Thank you, Lou. Let me now turn it back to Antonio for concluding remarks.

Antonio Neri

Analyst

Well, thank you, Shannon. And thank you, everyone. I know you have been covering multiple calls today. I know it's late on the East Coast, but I will leave you with a few comments. Number one, we have the right strategy and the right team at the right time. This quarter, obviously, it was a little bit mixed because of the revenue. But remember, a lot of revenue also went through the ARR so we need to understand that implication going forward. I'm very confident about the future. And the moves we have made and continue to make, including the Juniper acquisition, will allow us to participate in this inflection point with a unique IP. Everybody, obviously, is focused about this AI momentum and the server side, but you need more than servers.
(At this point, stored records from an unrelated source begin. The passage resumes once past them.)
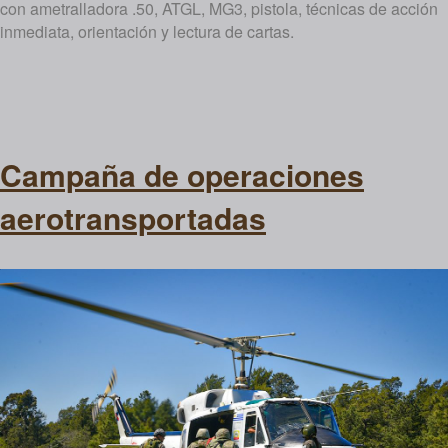
con ametralladora .50, ATGL, MG3, pistola, técnicas de acción
inmediata, orientación y lectura de cartas.
Campaña de operaciones
aerotransportadas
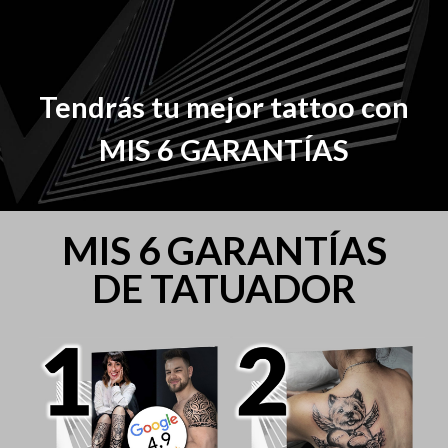
Tendrás tu mejor tattoo con
MIS 6 GARANTÍAS
MIS 6 GARANTÍAS
DE TATUADOR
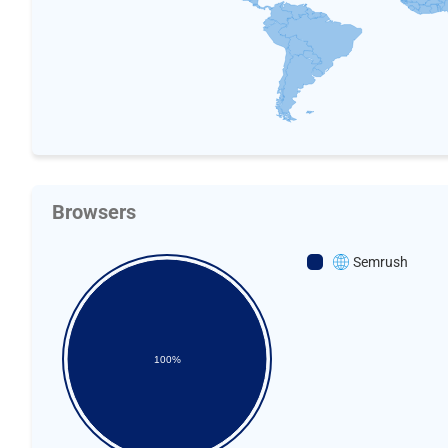
Browsers
Semrush
100%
AI will drive the need for more ports. That means you need more networking bandwidth. That's for sure. Also, let's not forget, we need to do this responsibly. One of the things I'm really proud about our company is the commitment to social responsibility. Doing all of this, addressing the sustainability and the ethical challenges and the responsibility around AI. But listen, just we came out two weeks ago where HP was ranked number one in the Just Capital, ranking something that when you are proud of it and I know shareholder value, all of that. We have to take some actions here. We are really focused on the strong execution and discipline, something we have shown now for six years plus. And that’s why I’m confident in the adjusted guidance we provided with Marie. And as we get into ‘25, obviously with the pending acquisition, I feel HPE will be even in a stronger position as we get through 2024. So thank you for your time and hope to connect with you soon.

Operator

Operator

Ladies and gentlemen, this concludes our call for today. Thank you. You may now disconnect.